Outro, que tinha vindo da zona rural, dizia que todas as noites, antes de
dormir, como se fosse uma oração, tinha que pedir à “pisadeira” que desse três
voltas no mar até o dia clarear. Descobri, tempos depois, por intermédio de
minha avó materna, que havia morado num sítio, que a “pisadeira” na verdade era
o pesadelo: a pessoa orava para que o pesadelo não a atormentasse durante o
sono - ou seja, não importunasse durante o sono (ela gastaria bem mais do que as 8 horas de sono para "dar 3 voltas no mar"). Se fosse atirada uma peneira num rodamoinho seria capturado o gorro
vermelho do Saci: nunca tive a oportunidade de ter em mãos uma peneira ao presenciar um rodamoinho, embora tenha visto incontáveis, para
tentar capturar o gorro.
Na
cidade havia também os seres reais, de carne e osso, que nos incutiam medo ou
respeito. Um deles era chamado de “Criolando” (creio que o seu nome fosse
Coriolano) e, embora adulto, estava sempre montado num cavalinho de pau (sim,
aqueles feitos com cabo de vassoura – se bem que o dele fosse mais caprichado),
transitando pelas ruas da cidade. Afirmava-se que ele tinha um sexto sentido
que o fazia pressentir a morte das pessoas e, tão logo recebia a notícia,
dirigia-se à casa do falecido, por vezes chegando antes de que a família
tivesse recebido a triste novidade. E, nessa época, os velórios eram feitos na
residência da pessoa morta e o féretro percorria toda a cidade a pé até o
cemitério. Não sei se era folclore, e nem consegui confirmar, pois ninguém da
minha família faleceu e recebeu a visita do “Criolando”.
“Niba
louco” era outro dos personagens e este metia medo nas pessoas. Com evidentes
problemas mentais – daí o epíteto “louco”-, estava sempre vestindo bermuda,
confeccionada por alguém de sua família, camisa e descalço. O seu nome era Aníbal.

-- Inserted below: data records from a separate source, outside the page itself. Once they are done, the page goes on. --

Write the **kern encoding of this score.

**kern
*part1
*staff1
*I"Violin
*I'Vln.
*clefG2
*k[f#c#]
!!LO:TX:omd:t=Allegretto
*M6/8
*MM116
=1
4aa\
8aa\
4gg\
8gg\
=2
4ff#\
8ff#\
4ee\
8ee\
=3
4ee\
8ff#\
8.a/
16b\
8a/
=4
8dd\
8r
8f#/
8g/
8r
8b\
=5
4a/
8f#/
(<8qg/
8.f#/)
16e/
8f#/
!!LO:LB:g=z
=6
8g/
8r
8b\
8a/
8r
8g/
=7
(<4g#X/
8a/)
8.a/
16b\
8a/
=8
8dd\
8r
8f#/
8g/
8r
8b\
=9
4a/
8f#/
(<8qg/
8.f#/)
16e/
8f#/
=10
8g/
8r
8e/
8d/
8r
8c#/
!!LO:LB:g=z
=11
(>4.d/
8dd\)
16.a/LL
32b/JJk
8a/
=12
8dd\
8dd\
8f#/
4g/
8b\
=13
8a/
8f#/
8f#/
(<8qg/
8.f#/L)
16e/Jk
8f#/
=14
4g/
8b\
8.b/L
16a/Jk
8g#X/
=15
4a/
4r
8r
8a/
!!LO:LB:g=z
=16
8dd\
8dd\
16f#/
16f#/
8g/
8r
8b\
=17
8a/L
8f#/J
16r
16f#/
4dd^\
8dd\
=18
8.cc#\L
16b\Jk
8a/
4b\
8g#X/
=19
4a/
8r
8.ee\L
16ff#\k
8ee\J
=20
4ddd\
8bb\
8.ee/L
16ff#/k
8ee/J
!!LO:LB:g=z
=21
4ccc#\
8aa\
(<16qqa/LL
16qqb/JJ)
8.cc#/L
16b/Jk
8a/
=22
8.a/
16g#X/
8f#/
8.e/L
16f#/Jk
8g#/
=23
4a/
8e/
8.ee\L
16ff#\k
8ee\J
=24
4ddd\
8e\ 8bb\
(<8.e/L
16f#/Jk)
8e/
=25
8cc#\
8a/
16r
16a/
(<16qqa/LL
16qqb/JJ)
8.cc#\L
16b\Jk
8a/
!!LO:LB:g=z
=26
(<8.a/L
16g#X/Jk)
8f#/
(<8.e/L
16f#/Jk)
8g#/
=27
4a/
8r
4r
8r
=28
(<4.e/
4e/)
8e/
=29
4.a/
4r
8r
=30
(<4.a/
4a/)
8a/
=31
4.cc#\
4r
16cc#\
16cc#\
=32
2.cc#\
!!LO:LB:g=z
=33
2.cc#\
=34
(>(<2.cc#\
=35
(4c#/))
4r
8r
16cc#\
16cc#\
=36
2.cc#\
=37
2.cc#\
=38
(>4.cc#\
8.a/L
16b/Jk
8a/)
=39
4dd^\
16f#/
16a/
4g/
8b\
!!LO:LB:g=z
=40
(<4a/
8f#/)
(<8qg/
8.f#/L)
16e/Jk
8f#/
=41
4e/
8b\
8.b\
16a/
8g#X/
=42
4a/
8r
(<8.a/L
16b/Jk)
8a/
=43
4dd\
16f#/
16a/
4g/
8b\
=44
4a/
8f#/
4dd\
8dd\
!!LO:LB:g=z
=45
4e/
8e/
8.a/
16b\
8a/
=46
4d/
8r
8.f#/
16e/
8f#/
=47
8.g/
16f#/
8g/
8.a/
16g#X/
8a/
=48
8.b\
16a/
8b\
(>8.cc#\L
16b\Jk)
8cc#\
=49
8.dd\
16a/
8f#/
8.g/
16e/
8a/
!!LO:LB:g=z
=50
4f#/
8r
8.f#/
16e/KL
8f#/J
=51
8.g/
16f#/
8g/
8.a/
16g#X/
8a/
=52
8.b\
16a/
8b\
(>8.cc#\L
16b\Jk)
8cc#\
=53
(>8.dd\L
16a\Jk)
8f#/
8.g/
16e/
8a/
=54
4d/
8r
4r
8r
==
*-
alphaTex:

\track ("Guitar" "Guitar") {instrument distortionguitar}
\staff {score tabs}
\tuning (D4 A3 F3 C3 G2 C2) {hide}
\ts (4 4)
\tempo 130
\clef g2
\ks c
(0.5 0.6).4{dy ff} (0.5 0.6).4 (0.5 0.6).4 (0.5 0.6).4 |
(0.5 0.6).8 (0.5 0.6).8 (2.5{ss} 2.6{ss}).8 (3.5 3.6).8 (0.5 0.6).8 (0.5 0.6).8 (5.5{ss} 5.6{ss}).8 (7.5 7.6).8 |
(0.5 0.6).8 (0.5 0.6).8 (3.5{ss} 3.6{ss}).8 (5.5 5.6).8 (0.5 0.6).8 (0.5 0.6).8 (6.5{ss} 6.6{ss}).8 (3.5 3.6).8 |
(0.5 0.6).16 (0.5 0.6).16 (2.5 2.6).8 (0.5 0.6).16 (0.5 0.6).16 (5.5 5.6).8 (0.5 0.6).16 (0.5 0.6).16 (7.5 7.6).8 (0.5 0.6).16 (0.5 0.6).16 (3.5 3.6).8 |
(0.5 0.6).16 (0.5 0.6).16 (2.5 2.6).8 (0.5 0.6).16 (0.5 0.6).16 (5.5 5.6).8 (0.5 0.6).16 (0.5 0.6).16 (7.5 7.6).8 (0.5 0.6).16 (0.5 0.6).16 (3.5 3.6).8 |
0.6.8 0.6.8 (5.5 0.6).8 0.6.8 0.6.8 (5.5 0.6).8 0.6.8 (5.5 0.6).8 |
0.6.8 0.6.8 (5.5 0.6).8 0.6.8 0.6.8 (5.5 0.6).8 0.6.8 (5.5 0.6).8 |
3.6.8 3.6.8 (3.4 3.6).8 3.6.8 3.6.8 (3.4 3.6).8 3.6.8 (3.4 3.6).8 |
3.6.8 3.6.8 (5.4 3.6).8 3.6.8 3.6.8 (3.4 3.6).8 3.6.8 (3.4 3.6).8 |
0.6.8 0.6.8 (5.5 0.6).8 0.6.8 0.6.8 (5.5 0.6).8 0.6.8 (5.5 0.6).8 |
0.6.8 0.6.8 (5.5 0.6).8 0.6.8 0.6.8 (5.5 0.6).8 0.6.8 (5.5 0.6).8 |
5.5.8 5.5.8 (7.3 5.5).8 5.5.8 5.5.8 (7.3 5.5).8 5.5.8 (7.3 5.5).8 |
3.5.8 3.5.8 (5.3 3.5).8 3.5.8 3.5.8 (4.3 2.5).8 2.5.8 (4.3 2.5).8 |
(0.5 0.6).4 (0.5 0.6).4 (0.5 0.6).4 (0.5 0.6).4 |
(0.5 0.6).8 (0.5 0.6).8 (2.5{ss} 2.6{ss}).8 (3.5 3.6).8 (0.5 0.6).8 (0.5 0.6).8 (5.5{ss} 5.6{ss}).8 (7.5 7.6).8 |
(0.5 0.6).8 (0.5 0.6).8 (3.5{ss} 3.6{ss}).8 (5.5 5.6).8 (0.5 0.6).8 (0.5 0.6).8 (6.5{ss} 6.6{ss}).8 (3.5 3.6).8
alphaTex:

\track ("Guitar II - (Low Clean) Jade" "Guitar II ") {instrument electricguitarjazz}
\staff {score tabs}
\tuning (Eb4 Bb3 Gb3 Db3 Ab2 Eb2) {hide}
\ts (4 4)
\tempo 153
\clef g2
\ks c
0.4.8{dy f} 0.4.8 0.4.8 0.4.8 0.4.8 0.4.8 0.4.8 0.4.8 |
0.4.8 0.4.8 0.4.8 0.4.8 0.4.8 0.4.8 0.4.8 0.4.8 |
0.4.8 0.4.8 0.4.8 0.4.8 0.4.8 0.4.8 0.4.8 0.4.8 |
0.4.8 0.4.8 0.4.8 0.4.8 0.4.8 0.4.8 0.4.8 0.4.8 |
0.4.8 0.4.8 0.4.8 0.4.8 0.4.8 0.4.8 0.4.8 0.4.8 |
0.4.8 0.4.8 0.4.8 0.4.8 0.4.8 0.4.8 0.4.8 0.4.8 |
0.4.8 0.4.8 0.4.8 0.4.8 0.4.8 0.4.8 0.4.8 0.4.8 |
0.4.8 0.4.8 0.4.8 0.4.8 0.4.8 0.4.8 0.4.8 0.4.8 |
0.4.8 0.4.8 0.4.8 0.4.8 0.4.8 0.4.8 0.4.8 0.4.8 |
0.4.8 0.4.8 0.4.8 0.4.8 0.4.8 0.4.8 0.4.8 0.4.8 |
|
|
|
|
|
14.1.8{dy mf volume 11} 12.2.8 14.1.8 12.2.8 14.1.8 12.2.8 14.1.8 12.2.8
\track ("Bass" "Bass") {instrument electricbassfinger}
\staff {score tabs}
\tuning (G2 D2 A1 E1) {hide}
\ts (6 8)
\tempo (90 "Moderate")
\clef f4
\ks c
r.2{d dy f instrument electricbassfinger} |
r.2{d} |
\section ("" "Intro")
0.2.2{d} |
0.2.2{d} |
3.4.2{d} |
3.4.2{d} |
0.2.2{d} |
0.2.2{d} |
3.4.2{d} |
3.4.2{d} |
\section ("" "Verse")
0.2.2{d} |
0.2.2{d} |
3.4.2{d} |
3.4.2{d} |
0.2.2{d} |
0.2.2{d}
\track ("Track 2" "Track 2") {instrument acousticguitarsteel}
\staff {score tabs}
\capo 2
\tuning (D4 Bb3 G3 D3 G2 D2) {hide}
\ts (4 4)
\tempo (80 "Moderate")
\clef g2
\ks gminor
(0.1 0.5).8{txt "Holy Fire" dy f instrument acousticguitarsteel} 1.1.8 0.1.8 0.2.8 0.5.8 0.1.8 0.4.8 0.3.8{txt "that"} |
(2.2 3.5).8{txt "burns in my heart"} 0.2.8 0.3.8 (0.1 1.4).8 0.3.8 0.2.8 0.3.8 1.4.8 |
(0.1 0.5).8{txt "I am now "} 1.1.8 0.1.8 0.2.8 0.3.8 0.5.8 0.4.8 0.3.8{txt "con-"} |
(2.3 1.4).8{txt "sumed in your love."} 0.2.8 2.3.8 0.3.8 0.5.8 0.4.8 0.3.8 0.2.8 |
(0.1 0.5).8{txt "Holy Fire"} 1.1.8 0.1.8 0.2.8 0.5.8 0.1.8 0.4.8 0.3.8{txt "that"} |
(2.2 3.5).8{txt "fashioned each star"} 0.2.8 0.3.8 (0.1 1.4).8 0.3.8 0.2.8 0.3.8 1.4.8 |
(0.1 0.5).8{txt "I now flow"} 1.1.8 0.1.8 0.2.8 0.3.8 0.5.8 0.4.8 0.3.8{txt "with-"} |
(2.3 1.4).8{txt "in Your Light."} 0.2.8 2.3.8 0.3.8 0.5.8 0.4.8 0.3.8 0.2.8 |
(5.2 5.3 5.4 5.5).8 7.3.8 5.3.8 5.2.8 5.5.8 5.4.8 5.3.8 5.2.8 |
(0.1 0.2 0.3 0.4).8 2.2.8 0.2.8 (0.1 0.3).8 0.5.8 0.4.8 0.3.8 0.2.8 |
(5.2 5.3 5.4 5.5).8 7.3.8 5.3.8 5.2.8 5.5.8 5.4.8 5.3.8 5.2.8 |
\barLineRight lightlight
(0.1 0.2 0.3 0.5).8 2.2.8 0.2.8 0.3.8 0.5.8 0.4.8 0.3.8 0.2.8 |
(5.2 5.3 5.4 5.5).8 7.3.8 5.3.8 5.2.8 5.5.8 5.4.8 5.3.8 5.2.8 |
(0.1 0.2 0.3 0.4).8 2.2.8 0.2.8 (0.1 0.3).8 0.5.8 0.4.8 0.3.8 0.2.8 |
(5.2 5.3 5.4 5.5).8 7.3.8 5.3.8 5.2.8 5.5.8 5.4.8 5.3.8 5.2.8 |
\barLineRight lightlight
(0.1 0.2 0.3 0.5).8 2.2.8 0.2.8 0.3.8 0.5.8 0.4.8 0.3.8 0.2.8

Ao vê-lo, infalivelmente as pessoas mudavam de calçada, numa atitude que, de
certa forma, é exposta por Michel Foucault (“História da loucura”): o louco nos
mete medo; os portadores de outras moléstias, compaixão. Uma ocasião, quando eu
cursava o primário no GE Dr. Lopes Rodrigues,
ele começou a “malhar” o portão, que era de madeira e de duas partes, até quase
arrancar uma das partes. Os alunos, entre os quais eu, ficamos em pânico.
Aos
16 vim para Campinas e aqui encontrei seres de carne e osso – pessoas – tais
quais havia em Jaú. Uma delas era o “Mané fala ó”. Os campineiros costumavam
saudar-se dizendo “ó” e não “oi” e o Mané cumprimentava dessa forma as moças.
Ele subia no estribo do bonde e ia andando e cumprimentando e a moça que não o
conhecesse e não respondesse, ele ficava insistindo, o que fazia com que muitas
ficassem assustadas. Bastava responder com um “ó” para que ele sossegasse.
Outra era a “Gilda louca”: ficava no centro da cidade vestindo um faixa escrita
“miss Campinas” e ela acreditava que fosse.
Esses
seres estão em franco processo de extinção, substituídos que estão sendo por
seres virtuais, existentes em jogos eletrônicos. E nem há mais tempo para
encetar campanhas de preservação.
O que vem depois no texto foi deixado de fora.